[Records drawn from a dataset]
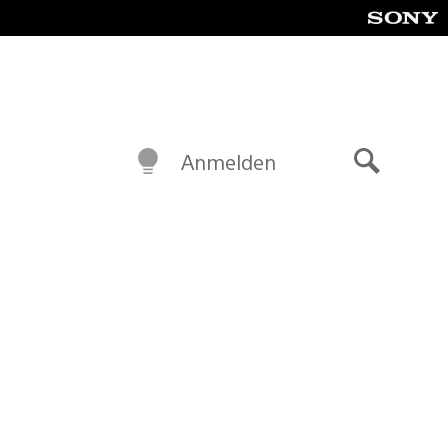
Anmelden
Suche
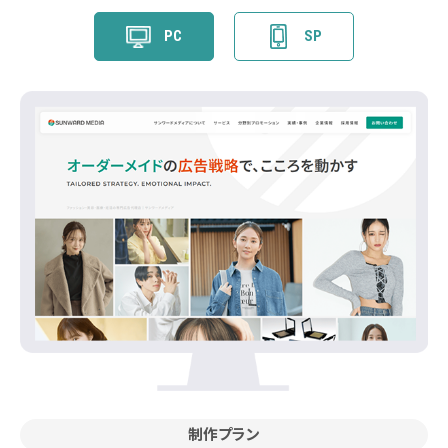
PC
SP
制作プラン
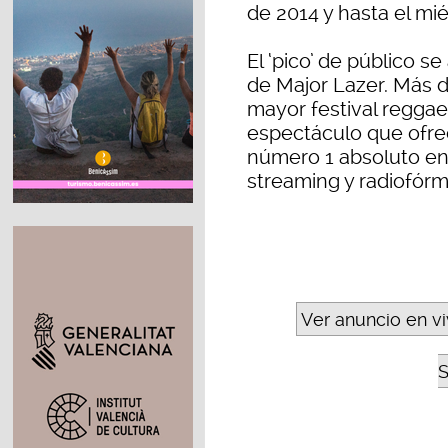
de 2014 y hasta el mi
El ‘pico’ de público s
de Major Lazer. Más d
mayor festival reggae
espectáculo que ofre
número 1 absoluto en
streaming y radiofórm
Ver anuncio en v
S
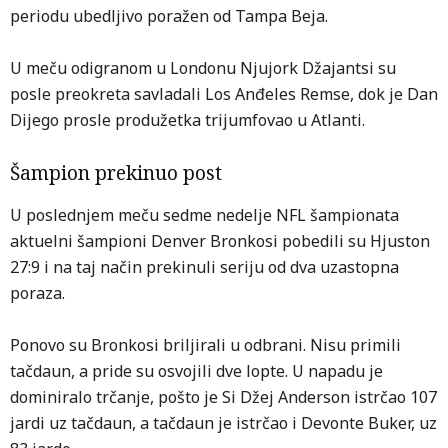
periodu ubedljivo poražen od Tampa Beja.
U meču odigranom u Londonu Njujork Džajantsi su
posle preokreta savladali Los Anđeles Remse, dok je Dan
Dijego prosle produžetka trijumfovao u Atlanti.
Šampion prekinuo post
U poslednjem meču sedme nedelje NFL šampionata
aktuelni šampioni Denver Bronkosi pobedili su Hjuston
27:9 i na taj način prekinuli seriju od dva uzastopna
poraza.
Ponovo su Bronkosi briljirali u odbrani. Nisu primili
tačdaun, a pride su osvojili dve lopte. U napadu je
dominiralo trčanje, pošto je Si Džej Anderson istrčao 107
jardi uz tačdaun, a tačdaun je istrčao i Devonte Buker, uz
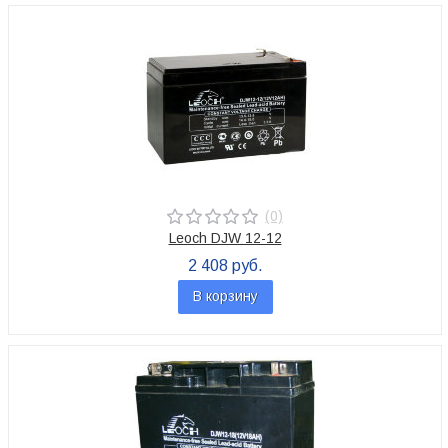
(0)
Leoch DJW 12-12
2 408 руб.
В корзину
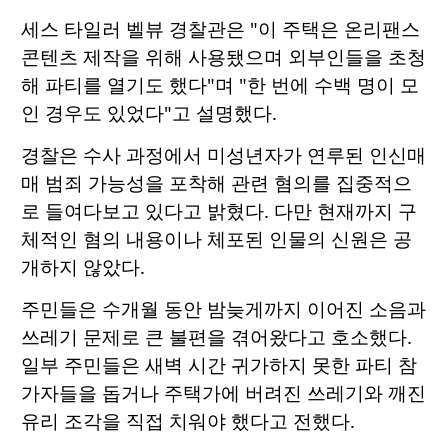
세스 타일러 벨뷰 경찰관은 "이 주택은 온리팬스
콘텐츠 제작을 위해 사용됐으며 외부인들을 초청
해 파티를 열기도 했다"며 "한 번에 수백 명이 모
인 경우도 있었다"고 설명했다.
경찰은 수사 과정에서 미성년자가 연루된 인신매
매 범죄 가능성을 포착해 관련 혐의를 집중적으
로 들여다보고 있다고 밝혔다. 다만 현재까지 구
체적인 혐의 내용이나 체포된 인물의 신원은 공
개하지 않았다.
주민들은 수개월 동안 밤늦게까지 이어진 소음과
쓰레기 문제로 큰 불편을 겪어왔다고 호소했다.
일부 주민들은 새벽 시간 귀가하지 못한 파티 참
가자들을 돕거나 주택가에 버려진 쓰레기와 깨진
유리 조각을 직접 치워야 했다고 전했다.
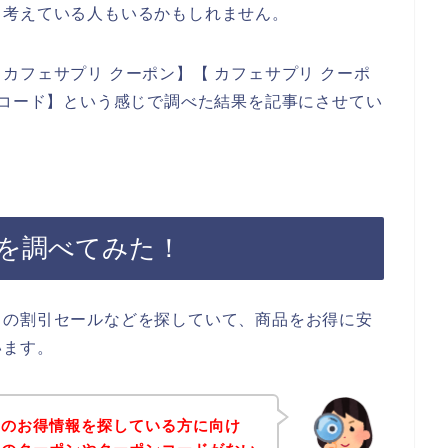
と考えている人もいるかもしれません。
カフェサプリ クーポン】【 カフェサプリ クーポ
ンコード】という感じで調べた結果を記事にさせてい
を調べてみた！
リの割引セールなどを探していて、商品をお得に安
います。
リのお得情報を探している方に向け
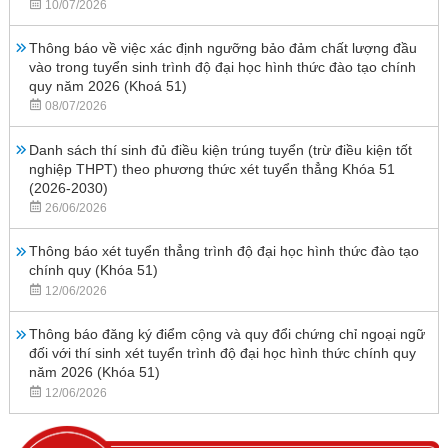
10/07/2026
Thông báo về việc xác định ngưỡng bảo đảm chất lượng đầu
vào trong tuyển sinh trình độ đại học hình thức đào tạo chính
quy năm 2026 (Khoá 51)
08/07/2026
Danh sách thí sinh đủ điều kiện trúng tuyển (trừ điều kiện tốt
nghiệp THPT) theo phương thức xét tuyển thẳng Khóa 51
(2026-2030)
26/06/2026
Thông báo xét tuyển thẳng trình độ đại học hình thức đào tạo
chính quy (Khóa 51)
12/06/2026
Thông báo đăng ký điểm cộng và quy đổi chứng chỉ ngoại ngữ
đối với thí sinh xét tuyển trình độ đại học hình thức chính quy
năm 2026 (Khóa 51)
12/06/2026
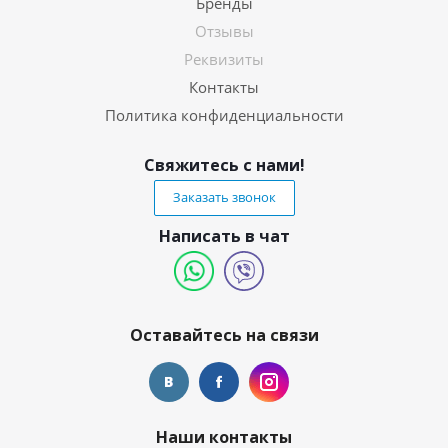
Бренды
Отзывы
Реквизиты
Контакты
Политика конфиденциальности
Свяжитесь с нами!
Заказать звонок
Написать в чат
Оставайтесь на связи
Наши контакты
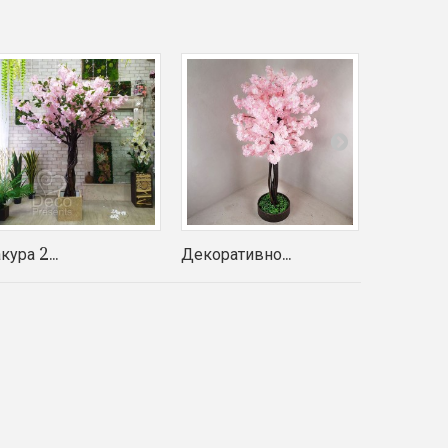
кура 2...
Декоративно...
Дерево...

#### About this task
Would you return the data exactly as written, without the pictures?

#### Reply to the task
Anmelden
Suche
PC
SP
制作プラン
de 2014 y hasta el mi
El ‘pico’ de público s
de Major Lazer. Más d
mayor festival reggae
espectáculo que ofre
número 1 absoluto en
streaming y radiofórm
Ver anuncio en v
S
periodu ubedljivo poražen od Tampa Beja.
U meču odigranom u Londonu Njujork Džajantsi su
posle preokreta savladali Los Anđeles Remse, dok je Dan
Dijego prosle produžetka trijumfovao u Atlanti.
Šampion prekinuo post
U poslednjem meču sedme nedelje NFL šampionata
aktuelni šampioni Denver Bronkosi pobedili su Hjuston
27:9 i na taj način prekinuli seriju od dva uzastopna
poraza.
Ponovo su Bronkosi briljirali u odbrani. Nisu primili
tačdaun, a pride su osvojili dve lopte. U napadu je
dominiralo trčanje, pošto je Si Džej Anderson istrčao 107
jardi uz tačdaun, a tačdaun je istrčao i Devonte Buker, uz
(0)
Leoch DJW 12-12
2 408 руб.
В корзину
세스 타일러 벨뷰 경찰관은 "이 주택은 온리팬스
콘텐츠 제작을 위해 사용됐으며 외부인들을 초청
해 파티를 열기도 했다"며 "한 번에 수백 명이 모
인 경우도 있었다"고 설명했다.
경찰은 수사 과정에서 미성년자가 연루된 인신매
매 범죄 가능성을 포착해 관련 혐의를 집중적으
로 들여다보고 있다고 밝혔다. 다만 현재까지 구
체적인 혐의 내용이나 체포된 인물의 신원은 공
개하지 않았다.
주민들은 수개월 동안 밤늦게까지 이어진 소음과
쓰레기 문제로 큰 불편을 겪어왔다고 호소했다.
일부 주민들은 새벽 시간 귀가하지 못한 파티 참
가자들을 돕거나 주택가에 버려진 쓰레기와 깨진
유리 조각을 직접 치워야 했다고 전했다.
と考えている人もいるかもしれません。
カフェサプリ クーポン】【 カフェサプリ クーポ
ンコード】という感じで調べた結果を記事にさせてい
を調べてみた！
リの割引セールなどを探していて、商品をお得に安
います。
リのお得情報を探している方に向け
10/07/2026
Thông báo về việc xác định ngưỡng bảo đảm chất lượng đầu
vào trong tuyển sinh trình độ đại học hình thức đào tạo chính
quy năm 2026 (Khoá 51)
08/07/2026
Danh sách thí sinh đủ điều kiện trúng tuyển (trừ điều kiện tốt
nghiệp THPT) theo phương thức xét tuyển thẳng Khóa 51
(2026-2030)
26/06/2026
Thông báo xét tuyển thẳng trình độ đại học hình thức đào tạo
chính quy (Khóa 51)
12/06/2026
Thông báo đăng ký điểm cộng và quy đổi chứng chỉ ngoại ngữ
đối với thí sinh xét tuyển trình độ đại học hình thức chính quy
năm 2026 (Khóa 51)
12/06/2026
Бренды
Отзывы
Реквизиты
Контакты
Политика конфиденциальности
Свяжитесь с нами!
Заказать звонок
Написать в чат
Оставайтесь на связи
Наши контакты
кура 2...
Декоративно...
Дерево...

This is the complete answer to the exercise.